TRY IT – Set down all the data again. Change nothing.

SUPPLIED MATERIAL –
::::::::
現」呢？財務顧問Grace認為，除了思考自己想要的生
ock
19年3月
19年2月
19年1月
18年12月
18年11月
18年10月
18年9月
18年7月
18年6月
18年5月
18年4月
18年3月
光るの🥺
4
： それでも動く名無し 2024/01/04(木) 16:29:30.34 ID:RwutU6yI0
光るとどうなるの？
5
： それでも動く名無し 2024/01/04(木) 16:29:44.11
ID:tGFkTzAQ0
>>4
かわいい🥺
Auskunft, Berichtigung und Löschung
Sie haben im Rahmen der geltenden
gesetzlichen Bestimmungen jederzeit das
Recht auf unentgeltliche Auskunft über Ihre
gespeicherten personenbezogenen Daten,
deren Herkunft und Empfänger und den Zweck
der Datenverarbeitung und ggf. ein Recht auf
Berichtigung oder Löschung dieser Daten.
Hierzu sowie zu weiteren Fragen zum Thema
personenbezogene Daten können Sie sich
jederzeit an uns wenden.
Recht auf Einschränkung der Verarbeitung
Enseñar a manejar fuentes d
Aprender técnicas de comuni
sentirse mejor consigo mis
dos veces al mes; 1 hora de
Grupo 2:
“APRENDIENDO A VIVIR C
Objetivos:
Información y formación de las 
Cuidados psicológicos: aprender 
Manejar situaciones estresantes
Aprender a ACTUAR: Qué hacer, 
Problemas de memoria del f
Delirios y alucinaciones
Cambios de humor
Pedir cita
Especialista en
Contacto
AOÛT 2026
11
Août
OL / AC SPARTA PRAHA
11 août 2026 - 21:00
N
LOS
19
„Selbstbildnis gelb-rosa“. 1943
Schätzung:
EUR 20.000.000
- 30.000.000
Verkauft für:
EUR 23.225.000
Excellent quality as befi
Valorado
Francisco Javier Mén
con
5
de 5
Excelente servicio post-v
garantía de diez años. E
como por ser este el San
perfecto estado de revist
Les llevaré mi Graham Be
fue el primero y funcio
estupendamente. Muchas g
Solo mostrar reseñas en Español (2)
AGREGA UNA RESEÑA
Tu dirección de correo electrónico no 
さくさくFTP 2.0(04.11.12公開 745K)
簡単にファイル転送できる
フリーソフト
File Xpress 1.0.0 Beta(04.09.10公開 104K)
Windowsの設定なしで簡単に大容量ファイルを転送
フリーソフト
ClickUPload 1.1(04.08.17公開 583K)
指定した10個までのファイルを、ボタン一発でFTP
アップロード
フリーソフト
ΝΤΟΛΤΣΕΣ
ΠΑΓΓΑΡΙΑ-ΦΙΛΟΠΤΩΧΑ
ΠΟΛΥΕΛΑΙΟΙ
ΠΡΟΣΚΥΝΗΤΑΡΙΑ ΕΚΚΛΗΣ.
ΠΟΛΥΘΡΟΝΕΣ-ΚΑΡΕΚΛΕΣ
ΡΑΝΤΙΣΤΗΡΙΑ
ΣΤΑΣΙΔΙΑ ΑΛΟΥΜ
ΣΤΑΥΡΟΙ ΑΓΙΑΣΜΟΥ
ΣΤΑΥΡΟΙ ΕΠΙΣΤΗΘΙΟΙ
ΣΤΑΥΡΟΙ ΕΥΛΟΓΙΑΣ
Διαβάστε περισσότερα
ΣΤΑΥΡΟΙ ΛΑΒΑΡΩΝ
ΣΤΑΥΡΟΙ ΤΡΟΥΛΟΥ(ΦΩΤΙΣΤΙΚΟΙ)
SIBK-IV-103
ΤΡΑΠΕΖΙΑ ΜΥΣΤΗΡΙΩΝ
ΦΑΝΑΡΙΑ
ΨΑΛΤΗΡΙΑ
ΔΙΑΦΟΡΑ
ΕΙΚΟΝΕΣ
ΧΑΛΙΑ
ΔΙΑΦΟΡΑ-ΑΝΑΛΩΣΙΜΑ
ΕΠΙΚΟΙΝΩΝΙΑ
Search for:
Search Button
::::::::
RESULT BELOW –
現」呢？財務顧問Grace認為，除了思考自己想要的生
ock
19年3月
19年2月
19年1月
18年12月
18年11月
18年10月
18年9月
18年7月
18年6月
18年5月
18年4月
18年3月
光るの🥺
4
： それでも動く名無し 2024/01/04(木) 16:29:30.34 ID:RwutU6yI0
光るとどうなるの？
5
： それでも動く名無し 2024/01/04(木) 16:29:44.11
ID:tGFkTzAQ0
>>4
かわいい🥺
Auskunft, Berichtigung und Löschung
Sie haben im Rahmen der geltenden
gesetzlichen Bestimmungen jederzeit das
Recht auf unentgeltliche Auskunft über Ihre
gespeicherten personenbezogenen Daten,
deren Herkunft und Empfänger und den Zweck
der Datenverarbeitung und ggf. ein Recht auf
Berichtigung oder Löschung dieser Daten.
Hierzu sowie zu weiteren Fragen zum Thema
personenbezogene Daten können Sie sich
jederzeit an uns wenden.
Recht auf Einschränkung der Verarbeitung
Enseñar a manejar fuentes d
Aprender técnicas de comuni
sentirse mejor consigo mis
dos veces al mes; 1 hora de
Grupo 2:
“APRENDIENDO A VIVIR C
Objetivos:
Información y formación de las 
Cuidados psicológicos: aprender 
Manejar situaciones estresantes
Aprender a ACTUAR: Qué hacer, 
Problemas de memoria del f
Delirios y alucinaciones
Cambios de humor
Pedir cita
Especialista en
Contacto
AOÛT 2026
11
Août
OL / AC SPARTA PRAHA
11 août 2026 - 21:00
N
LOS
19
„Selbstbildnis gelb-rosa“. 1943
Schätzung:
EUR 20.000.000
- 30.000.000
Verkauft für:
EUR 23.225.000
Excellent quality as befi
Valorado
Francisco Javier Mén
con
5
de 5
Excelente servicio post-v
garantía de diez años. E
como por ser este el San
perfecto estado de revist
Les llevaré mi Graham Be
fue el primero y funcio
estupendamente. Muchas g
Solo mostrar reseñas en Español (2)
AGREGA UNA RESEÑA
Tu dirección de correo electrónico no 
さくさくFTP 2.0(04.11.12公開 745K)
簡単にファイル転送できる
フリーソフト
File Xpress 1.0.0 Beta(04.09.10公開 104K)
Windowsの設定なしで簡単に大容量ファイルを転送
フリーソフト
ClickUPload 1.1(04.08.17公開 583K)
指定した10個までのファイルを、ボタン一発でFTP
アップロード
フリーソフト
ΝΤΟΛΤΣΕΣ
ΠΑΓΓΑΡΙΑ-ΦΙΛΟΠΤΩΧΑ
ΠΟΛΥΕΛΑΙΟΙ
ΠΡΟΣΚΥΝΗΤΑΡΙΑ ΕΚΚΛΗΣ.
ΠΟΛΥΘΡΟΝΕΣ-ΚΑΡΕΚΛΕΣ
ΡΑΝΤΙΣΤΗΡΙΑ
ΣΤΑΣΙΔΙΑ ΑΛΟΥΜ
ΣΤΑΥΡΟΙ ΑΓΙΑΣΜΟΥ
ΣΤΑΥΡΟΙ ΕΠΙΣΤΗΘΙΟΙ
ΣΤΑΥΡΟΙ ΕΥΛΟΓΙΑΣ
Διαβάστε περισσότερα
ΣΤΑΥΡΟΙ ΛΑΒΑΡΩΝ
ΣΤΑΥΡΟΙ ΤΡΟΥΛΟΥ(ΦΩΤΙΣΤΙΚΟΙ)
SIBK-IV-103
ΤΡΑΠΕΖΙΑ ΜΥΣΤΗΡΙΩΝ
ΦΑΝΑΡΙΑ
ΨΑΛΤΗΡΙΑ
ΔΙΑΦΟΡΑ
ΕΙΚΟΝΕΣ
ΧΑΛΙΑ
ΔΙΑΦΟΡΑ-ΑΝΑΛΩΣΙΜΑ
ΕΠΙΚΟΙΝΩΝΙΑ
Search for:
Search Button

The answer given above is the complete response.